# Bringing in our Jewellery, Car to New Zealand



## kvsr (Jul 25, 2019)

Hi,
We are moving to New Zealand this year on Resident Visa. I have few below queries. Request you to please clarify:

1) Is there any restriction on bringing gold ornaments with bought receipts to New Zealand? I have searched for the same and got the below info which is saying there is no need to declare our jewellery. Is this below correct?

"If you're bringing in more than NZ$700 worth of goods (not including your clothes, jewellery and toiletries), you'll need to declare it as you may have to pay duty fees or GST."

2) Bringing 6 year old Car to New Zealand seems not worth it as per the information provided on few posts. Any suggestions here?

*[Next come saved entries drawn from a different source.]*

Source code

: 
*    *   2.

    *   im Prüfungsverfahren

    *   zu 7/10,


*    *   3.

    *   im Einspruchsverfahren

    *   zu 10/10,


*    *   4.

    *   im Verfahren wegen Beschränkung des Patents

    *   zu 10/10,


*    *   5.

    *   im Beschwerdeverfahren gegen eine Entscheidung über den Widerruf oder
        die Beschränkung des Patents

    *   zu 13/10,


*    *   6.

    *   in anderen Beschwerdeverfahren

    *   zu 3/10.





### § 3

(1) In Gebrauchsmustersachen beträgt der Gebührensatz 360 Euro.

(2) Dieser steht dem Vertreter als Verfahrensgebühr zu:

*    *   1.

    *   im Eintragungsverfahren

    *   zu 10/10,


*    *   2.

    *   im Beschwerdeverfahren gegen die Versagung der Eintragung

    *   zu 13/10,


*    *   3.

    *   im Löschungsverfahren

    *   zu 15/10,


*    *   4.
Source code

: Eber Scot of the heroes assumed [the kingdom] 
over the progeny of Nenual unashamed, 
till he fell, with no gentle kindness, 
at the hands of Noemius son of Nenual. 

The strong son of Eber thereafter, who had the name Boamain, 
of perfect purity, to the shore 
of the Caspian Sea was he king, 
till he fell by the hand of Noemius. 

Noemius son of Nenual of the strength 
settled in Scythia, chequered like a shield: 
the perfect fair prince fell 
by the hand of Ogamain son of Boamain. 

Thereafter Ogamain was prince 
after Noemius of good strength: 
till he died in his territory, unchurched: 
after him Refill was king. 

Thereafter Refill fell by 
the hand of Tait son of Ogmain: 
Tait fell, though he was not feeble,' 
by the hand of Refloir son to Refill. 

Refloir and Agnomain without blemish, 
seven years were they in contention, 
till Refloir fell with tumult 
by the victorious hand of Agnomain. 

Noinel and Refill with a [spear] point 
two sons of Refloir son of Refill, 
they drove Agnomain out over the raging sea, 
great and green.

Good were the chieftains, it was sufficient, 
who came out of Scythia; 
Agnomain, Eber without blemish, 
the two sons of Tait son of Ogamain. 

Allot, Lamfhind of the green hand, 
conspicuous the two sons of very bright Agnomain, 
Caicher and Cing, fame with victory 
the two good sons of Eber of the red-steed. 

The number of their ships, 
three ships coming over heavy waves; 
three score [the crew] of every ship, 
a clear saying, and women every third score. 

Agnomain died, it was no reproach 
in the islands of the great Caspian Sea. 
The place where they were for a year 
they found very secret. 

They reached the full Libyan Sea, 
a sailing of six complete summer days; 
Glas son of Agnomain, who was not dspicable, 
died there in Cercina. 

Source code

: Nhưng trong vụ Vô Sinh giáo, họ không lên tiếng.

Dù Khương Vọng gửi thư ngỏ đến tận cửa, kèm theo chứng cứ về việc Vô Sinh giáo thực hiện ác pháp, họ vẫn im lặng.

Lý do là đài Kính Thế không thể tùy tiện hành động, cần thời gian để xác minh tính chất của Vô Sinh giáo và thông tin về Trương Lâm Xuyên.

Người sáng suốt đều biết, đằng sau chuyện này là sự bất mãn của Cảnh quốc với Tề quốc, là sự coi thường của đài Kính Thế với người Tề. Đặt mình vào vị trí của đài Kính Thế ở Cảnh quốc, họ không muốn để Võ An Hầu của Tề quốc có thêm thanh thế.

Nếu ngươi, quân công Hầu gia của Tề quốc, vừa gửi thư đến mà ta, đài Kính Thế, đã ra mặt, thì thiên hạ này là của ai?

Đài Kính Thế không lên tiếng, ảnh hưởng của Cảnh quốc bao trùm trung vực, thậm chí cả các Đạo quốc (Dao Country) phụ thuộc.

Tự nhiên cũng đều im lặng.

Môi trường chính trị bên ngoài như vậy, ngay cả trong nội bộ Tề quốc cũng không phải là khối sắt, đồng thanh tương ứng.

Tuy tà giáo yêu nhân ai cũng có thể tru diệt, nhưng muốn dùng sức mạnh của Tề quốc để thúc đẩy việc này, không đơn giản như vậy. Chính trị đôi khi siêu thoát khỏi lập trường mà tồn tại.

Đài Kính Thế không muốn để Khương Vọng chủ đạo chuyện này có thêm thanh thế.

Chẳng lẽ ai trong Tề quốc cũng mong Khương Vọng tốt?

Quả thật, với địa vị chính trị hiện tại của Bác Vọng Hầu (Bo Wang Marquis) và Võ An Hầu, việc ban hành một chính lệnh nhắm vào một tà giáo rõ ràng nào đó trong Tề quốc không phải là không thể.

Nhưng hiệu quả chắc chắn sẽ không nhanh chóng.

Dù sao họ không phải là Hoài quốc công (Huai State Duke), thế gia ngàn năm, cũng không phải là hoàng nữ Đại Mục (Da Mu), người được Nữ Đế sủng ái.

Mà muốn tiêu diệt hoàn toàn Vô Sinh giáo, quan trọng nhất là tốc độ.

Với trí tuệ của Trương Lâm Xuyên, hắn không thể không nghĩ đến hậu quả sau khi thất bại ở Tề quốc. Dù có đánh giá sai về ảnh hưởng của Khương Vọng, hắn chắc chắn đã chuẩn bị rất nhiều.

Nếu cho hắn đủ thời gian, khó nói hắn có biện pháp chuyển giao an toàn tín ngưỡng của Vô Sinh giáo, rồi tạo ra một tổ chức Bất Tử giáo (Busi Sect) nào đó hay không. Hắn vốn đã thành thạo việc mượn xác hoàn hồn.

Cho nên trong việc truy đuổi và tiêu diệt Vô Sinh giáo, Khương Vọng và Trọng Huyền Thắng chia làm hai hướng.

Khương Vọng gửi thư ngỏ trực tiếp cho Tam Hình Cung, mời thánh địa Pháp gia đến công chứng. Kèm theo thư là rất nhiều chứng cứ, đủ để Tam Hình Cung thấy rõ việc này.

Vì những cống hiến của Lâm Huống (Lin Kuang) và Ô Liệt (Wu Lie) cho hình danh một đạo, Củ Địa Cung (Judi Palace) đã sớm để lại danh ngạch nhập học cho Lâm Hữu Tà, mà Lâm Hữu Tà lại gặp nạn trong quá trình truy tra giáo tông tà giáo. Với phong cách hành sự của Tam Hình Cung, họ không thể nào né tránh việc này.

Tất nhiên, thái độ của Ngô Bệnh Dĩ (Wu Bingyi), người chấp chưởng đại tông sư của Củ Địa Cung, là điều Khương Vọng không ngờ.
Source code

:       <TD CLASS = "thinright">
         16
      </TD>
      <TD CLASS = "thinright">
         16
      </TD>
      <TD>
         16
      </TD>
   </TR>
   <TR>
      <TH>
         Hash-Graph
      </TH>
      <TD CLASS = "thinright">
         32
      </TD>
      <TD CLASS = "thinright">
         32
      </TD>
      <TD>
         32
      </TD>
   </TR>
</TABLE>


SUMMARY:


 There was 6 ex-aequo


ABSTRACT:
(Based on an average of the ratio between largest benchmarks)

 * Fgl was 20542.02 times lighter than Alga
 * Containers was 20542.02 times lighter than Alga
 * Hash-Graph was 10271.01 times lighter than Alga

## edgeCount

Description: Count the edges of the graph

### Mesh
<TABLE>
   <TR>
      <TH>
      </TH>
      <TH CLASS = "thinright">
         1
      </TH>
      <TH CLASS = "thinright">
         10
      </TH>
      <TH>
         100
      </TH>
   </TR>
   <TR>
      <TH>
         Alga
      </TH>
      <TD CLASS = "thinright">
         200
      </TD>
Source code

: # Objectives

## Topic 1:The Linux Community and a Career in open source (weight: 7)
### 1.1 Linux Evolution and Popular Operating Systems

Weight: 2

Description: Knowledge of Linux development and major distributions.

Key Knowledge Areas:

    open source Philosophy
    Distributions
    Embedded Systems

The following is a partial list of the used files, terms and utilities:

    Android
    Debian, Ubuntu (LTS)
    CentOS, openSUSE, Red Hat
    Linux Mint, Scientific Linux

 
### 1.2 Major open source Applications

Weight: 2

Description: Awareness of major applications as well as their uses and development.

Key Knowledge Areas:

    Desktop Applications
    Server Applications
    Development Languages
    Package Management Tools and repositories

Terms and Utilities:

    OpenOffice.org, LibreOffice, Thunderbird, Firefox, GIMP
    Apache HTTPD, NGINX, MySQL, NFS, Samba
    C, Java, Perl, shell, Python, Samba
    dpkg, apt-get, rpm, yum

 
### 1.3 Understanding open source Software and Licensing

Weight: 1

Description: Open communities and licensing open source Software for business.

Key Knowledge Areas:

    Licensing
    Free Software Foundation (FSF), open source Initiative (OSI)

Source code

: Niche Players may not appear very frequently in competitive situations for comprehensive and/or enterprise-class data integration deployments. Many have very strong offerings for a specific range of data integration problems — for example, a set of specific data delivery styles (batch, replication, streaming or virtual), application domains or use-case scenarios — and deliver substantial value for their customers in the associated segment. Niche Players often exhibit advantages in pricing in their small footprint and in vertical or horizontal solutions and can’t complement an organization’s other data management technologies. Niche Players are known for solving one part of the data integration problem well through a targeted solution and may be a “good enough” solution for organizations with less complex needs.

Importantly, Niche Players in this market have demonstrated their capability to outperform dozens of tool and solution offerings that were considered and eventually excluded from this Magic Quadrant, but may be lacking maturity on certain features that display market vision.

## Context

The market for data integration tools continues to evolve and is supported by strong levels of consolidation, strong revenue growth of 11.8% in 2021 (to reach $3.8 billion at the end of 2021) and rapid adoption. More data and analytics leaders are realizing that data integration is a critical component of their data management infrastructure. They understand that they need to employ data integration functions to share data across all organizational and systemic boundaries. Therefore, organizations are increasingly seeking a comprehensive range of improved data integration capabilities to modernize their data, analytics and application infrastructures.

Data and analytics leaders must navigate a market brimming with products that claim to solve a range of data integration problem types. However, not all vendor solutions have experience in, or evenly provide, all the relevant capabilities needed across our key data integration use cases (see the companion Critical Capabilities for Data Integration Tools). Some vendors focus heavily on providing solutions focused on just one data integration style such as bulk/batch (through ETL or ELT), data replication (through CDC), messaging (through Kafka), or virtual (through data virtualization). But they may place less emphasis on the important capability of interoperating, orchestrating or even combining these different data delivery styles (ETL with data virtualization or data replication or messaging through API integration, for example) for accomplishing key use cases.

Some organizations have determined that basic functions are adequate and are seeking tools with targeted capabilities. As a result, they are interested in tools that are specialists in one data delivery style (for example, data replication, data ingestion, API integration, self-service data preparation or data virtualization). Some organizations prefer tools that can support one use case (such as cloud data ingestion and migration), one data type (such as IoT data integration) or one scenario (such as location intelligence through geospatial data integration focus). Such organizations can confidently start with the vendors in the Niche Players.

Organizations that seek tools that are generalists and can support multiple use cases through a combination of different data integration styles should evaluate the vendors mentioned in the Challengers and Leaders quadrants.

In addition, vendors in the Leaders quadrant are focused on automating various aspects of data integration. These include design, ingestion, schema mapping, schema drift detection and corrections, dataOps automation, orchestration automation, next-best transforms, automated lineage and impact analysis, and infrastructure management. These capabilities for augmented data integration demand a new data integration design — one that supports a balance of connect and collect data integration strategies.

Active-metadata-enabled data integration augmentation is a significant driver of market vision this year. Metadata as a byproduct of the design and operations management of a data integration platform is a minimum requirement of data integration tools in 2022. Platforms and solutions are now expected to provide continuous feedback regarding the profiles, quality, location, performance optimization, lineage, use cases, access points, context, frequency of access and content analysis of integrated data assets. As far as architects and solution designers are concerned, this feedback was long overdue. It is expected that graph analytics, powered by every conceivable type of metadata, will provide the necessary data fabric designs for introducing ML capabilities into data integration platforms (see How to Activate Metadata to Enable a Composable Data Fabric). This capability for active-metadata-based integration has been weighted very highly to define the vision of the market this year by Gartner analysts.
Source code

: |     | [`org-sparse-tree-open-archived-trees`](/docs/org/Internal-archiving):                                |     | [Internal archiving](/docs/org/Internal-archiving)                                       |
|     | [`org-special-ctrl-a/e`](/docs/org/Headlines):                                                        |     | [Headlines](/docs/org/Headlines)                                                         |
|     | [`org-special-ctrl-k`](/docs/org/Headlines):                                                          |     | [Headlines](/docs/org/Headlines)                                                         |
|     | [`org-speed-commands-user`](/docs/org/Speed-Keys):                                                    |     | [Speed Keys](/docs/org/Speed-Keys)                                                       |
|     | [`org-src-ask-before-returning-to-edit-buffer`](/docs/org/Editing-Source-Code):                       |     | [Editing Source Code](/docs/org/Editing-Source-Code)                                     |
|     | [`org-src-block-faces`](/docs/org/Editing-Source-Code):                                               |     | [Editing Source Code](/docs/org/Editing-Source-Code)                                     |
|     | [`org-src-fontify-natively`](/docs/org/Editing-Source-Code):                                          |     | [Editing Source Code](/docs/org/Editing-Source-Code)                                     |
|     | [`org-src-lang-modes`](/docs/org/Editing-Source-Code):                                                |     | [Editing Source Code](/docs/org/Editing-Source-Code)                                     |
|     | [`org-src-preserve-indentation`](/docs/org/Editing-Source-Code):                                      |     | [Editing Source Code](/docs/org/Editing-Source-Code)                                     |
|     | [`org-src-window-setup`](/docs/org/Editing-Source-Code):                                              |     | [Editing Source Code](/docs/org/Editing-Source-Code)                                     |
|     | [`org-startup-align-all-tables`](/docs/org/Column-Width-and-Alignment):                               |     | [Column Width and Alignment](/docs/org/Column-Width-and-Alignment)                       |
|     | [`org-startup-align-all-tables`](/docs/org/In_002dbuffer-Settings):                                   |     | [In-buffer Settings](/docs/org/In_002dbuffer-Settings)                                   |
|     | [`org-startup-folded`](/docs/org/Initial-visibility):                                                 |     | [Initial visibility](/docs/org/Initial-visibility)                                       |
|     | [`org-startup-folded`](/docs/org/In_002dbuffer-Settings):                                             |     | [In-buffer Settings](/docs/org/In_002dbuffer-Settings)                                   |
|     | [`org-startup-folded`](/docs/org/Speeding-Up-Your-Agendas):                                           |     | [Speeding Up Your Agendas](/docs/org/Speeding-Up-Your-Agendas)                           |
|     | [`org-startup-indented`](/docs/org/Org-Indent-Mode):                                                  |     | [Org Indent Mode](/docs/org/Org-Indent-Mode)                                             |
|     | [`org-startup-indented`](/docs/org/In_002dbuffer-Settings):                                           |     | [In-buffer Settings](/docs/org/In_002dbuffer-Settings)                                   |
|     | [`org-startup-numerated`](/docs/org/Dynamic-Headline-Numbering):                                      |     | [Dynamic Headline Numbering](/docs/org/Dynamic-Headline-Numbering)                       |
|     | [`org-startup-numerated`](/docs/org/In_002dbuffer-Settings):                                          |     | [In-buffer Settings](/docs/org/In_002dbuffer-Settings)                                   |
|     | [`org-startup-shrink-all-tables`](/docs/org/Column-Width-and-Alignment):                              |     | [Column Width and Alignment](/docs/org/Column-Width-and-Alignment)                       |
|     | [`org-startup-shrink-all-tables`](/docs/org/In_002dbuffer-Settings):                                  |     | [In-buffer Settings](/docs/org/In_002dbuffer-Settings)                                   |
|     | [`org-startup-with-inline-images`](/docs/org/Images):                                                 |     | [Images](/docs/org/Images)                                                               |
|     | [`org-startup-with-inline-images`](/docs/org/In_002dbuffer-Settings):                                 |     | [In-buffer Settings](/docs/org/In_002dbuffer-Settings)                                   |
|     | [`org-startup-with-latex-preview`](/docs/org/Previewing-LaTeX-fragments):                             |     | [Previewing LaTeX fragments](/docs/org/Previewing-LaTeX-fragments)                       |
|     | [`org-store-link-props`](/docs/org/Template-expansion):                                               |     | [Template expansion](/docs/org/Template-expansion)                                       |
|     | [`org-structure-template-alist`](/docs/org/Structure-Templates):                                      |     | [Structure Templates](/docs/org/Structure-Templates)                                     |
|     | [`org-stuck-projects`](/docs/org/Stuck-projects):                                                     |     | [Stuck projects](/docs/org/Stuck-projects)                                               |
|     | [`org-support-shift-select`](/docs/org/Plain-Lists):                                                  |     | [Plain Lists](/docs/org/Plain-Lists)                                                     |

3) We are 3 of us. So, can we bring in $30,000 cash ($10,000 per person) so that it will help us in settling down until one of us gets a job there in NZ? What do you suggest?

Thanks and Regards,
Venkata


----------



## escapedtonz (Apr 6, 2012)

So long as the goods aren't classed as restricted or worse then you are free to bring whatever you like. There are no restrictions as such.
ALL goods that you bring to NZ should have been owned by you for a minimum period of 12 months and, if asked you should be able to provide evidence that proves this. If you haven't owned things for the minimum 12 months then you should declare it and pay any import duty and GST on it.
Your shipping company or International Removalists are experts in this field and will advise you how to proceed with anything and everything you wish to bring.
We didn't declare anything.
We were advised to bring whatever we wanted (so long as legal and not restricted goods obviously) and both old and new, owned for over 12 months and owned for less. We were advised to destroy all evidence that proved we hadn't owned an item longer than 12 months - i.e. destroy the receipt and to open the box, rough it up a little, take it out of the packaging, throw away the instructions etc etc so it wasn't blatantly obvious that we hadn't owned an item or items at least 12 months. In all honesty NZ Customs don't really care so long as you aren't trying to import things that are illegal, hazardous or restricted. They didn't even bother to check our shipping container, BUT there's always a chance of it happening.
Unfortunately you cannot do this with a vehicle as there's a certificate of ownership etc so you can't dodge the import duty and GST if you haven't owned a vehicle for at least 12 months.

1. No there is no need. We didn't declare any jewellery.
2. I wouldn't bother with the car. It's a hassle to get through all the red tape and it'll cost you a couple grand that you'll never get back. There's many decent vehicles here and yes they are more expensive than what you'll be used to but everyone is in the same boat so to speak. I'm glad we didn't bring any of our vehicles. It would have been too costly and unlikely we'd have kept them long and probably difficult to on-sell being a European import built for the European market.
There are no vehicles built in NZ. All vehicles are imported from overseas. Some are imported partly built and completed here.
There are basically two types - an import built to NZ spec for NZ use which are called "NZ New" and then there are all the other imports which are built for the nation and market where they were manufactured and have been imported here for use on NZ roads. Majority of these are from Japan then Korea, Singapore, Australia and a small percentage European imports. 
I've had all manner of cars in NZ. Been here 7.5 years and i think I'm on my 9th or so....who's counting!!!
We've currently got a Japanese import 2007 Mitsi Pajero Exceed X Long Wheel Base 7 seater built in Japan for the Japanese market. Luckily we had the media system / navigation converted to English so there is no Japanese writing or spoken instructions anywhere which a lot of the Jap imports suffer from and an NZ New 2017 Peugeot 2018 built for the NZ market in France then shipped to the main dealer here for sale as a new car.
3. That is so old school. Why would you travel with so much cash ?
We only held enough cash to last us the journey which we lengthened to 10 days so we could stay over in the United Arab Emirates and Australia en route to NZ and that wasn't a huge amount as we still had the ability to use our UK bank cards or UK credit cards. The rest of our money was electronically transferred to our NZ bank account the month prior to arrival so it was ready and waiting for us.
You can open a bank account in NZ while still overseas and transfer funds in to it.


----------



## kvsr (Jul 25, 2019)

Hi escapedtonz,
Thanks a lot for taking time and replying in detail. It is of so much help.

Thanks and Regards,
Venkata


----------